Kinjarapu Yerran Naidu (February 23, 1957 Nimmada-November 2, 2012 Srikakulam) was an Indian politician.

He was a prominent leader of the Telugu Desam Party (TDP) from the state of Andhra Pradesh and served in various prominent positions in his political career. He was elected to the Lok Sabha (the lower house of the Indian Parliament) four times and served as the Minister of Rural Development in the Cabinet of former Prime Minister Atal Bihari Vajpayee. In addition to his political career, Yerran Naidu was also known for his philanthropic work and was involved in numerous charitable initiatives aimed at helping the disadvantaged sections of the society. His death was widely mourned by political leaders from across the spectrum and marked the end of an era of a truly great leader.

Yerran Naidu was born in Nimmada, a small village in the Indian state of Andhra Pradesh. He began his political career in the early 1980s when he joined the Telugu Desam Party (TDP) at a young age. He gradually rose through the ranks of the party and became a prominent leader in the state. He was first elected to the Lok Sabha from Srikakulam constituency in 1998 and was subsequently re-elected three more times in 1999, 2004 and 2009.
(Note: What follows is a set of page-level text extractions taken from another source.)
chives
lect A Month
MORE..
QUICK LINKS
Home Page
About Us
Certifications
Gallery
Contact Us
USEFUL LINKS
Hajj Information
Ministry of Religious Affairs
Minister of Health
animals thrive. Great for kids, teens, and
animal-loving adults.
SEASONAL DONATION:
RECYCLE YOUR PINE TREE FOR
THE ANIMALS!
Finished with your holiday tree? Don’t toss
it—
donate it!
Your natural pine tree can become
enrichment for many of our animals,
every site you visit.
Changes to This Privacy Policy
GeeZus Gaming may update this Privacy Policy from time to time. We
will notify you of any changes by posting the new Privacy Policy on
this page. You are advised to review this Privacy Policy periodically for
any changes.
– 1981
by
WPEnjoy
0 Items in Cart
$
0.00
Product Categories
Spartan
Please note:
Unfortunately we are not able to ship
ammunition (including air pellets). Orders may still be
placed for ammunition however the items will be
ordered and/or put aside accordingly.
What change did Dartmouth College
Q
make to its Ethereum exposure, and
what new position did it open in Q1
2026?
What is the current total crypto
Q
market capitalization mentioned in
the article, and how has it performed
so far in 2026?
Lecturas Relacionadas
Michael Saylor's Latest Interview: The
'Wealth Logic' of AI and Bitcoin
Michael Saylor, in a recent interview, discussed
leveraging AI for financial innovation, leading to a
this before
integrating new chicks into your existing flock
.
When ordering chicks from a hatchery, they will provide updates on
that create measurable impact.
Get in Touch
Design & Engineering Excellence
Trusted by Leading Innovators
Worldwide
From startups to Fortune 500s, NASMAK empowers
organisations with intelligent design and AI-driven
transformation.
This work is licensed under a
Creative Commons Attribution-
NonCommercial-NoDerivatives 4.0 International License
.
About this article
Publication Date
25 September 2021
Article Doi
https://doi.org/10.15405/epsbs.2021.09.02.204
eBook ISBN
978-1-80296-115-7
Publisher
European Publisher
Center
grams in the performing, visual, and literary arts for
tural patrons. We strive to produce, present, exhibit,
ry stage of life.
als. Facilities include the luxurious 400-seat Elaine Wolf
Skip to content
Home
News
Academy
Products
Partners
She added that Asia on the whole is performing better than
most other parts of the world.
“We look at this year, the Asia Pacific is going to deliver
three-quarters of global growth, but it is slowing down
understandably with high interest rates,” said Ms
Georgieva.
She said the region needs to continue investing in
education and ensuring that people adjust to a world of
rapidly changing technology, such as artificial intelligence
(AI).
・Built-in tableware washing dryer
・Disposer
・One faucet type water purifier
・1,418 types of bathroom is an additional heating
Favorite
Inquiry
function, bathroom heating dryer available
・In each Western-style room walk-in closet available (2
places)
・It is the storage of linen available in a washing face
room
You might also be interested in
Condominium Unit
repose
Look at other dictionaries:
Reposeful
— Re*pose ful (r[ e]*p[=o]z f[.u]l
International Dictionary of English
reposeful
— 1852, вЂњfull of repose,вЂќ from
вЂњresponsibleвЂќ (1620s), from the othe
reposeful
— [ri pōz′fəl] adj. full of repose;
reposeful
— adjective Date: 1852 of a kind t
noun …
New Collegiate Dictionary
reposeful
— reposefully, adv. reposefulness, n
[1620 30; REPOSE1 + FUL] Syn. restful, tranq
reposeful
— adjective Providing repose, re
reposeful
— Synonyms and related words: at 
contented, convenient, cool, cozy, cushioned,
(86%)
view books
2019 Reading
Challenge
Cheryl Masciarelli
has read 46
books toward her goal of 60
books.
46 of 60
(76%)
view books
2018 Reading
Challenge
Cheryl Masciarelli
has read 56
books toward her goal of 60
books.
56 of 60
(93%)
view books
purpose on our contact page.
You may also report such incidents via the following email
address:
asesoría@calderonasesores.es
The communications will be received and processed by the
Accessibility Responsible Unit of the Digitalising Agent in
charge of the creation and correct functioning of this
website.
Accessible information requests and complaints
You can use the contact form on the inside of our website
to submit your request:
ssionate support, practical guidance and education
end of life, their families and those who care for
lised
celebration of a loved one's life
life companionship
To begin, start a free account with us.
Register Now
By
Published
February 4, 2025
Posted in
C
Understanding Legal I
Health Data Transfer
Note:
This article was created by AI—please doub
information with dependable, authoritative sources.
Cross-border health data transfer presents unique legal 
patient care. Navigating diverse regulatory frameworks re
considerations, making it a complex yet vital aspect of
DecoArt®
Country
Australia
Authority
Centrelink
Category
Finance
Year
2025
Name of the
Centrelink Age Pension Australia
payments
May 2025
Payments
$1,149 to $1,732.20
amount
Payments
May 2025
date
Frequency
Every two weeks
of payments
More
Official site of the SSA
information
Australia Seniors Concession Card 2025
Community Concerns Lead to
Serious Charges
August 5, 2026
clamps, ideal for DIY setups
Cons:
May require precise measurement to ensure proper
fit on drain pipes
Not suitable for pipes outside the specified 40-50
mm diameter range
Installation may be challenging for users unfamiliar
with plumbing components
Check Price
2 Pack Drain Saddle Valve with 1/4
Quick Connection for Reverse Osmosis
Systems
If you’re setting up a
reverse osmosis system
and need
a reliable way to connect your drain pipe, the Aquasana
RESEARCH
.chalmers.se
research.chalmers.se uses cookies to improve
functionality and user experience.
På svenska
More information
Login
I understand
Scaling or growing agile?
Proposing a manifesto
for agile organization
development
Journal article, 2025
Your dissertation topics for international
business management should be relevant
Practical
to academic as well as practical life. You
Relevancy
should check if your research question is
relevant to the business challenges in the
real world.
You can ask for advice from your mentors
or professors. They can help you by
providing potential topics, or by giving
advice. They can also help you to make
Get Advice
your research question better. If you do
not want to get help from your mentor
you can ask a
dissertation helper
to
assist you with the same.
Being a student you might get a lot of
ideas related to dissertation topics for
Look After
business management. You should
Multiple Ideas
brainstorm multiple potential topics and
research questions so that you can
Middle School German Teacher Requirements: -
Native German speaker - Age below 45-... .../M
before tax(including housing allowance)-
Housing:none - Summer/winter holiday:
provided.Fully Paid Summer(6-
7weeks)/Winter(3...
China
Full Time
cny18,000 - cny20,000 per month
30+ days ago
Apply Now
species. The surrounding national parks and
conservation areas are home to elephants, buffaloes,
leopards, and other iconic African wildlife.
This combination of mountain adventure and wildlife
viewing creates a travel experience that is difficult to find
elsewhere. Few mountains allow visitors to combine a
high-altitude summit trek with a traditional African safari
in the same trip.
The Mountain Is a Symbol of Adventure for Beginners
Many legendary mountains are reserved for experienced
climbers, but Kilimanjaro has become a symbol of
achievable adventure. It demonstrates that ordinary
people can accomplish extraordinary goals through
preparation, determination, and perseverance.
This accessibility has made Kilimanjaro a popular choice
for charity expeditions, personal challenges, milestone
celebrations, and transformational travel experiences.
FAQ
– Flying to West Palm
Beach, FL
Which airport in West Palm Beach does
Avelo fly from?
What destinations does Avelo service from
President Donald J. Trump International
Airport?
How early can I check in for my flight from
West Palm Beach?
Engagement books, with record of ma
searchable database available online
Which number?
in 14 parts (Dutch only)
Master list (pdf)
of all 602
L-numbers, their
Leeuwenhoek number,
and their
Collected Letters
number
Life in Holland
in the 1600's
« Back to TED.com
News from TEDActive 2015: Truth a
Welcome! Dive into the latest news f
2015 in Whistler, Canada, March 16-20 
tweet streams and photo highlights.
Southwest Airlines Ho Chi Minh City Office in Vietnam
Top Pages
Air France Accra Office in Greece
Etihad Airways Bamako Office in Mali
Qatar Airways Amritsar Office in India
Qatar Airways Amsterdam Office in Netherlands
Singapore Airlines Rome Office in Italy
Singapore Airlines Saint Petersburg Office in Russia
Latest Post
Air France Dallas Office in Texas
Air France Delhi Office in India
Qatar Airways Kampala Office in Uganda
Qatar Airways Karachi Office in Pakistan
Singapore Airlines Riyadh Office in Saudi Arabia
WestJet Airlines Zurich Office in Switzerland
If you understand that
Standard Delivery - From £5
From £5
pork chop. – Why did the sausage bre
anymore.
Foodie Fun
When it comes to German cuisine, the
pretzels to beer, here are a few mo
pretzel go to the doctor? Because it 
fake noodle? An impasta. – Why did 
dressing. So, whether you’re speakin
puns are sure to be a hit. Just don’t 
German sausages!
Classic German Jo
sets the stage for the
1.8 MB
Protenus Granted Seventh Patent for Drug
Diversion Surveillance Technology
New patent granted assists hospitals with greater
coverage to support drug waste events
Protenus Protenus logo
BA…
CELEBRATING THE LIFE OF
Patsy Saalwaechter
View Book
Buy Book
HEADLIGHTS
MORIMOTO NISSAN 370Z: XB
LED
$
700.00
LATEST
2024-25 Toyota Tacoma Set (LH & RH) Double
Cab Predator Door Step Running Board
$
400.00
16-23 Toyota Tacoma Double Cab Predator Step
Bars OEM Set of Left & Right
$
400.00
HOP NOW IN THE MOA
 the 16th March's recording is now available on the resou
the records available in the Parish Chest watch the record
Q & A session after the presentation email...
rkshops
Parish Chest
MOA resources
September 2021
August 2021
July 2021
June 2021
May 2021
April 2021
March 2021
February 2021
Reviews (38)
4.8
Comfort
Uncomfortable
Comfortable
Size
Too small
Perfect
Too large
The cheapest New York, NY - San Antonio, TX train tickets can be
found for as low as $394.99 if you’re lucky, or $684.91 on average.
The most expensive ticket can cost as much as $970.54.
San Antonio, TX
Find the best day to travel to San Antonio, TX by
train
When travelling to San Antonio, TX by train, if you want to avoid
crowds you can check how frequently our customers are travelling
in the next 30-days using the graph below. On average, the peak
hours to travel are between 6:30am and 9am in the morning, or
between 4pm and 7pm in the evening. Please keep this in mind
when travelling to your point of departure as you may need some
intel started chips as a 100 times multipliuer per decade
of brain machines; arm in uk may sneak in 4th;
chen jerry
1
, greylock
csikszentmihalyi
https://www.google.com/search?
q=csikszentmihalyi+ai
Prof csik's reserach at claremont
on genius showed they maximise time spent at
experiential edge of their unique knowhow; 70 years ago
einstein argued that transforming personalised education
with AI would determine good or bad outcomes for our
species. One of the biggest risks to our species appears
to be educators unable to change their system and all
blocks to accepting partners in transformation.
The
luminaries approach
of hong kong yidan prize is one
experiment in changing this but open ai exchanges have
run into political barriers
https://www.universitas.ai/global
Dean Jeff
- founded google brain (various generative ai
As a parliamentarian, Yerran Naidu was known for his oratory skills and his ability to articulate issues concerning his constituents. He was a vocal advocate of the rights of farmers and other disadvantaged sections of the society. He was also instrumental in the implementation of various rural development programs in his constituency.

In 2002, Yerran Naidu was inducted into the Cabinet of Prime Minister Atal Bihari Vajpayee as the Minister of State for Rural Development. He served in this position until the Vajpayee-led government was voted out of power in 2004.

Apart from his political career, Yerran Naidu was also actively involved in various philanthropic activities. He founded the Yerran Naidu Foundation, which worked towards the welfare of the poor and needy. He was also associated with several other social and non-governmental organizations.

Yerran Naidu's unexpected and untimely death in 2012 was a shock to the political fraternity as well as his family, friends, and admirers. He died in a tragic car accident while traveling to attend a wedding in Srikakulam district. Yerran Naidu's legacy continues to inspire and motivate many people in Andhra Pradesh and beyond.

Yerran Naidu was known for his simplicity and was loved by people from all walks of life. He was also a strong advocate for the development of education and healthcare facilities in his constituency. In 2005, he played a key role in establishing the RIMS Medical College in Srikakulam, which has since become a leading medical institution in the region.

In recognition of his service to the nation, Yerran Naidu was conferred with several awards and honors during his lifetime. These include the 'Best Parliamentarian Award' in 2002, the 'Bharat Gaurav Award' in 2003, and the 'Rajiv Gandhi Shiromani Award' in 2006.

Yerran Naidu was survived by his wife and two sons. His death was a great loss to the Telugu Desam Party and the people of Andhra Pradesh, who will always remember him as a visionary leader and a true champion of the poor and marginalized sections of the society.

He died caused by traffic collision.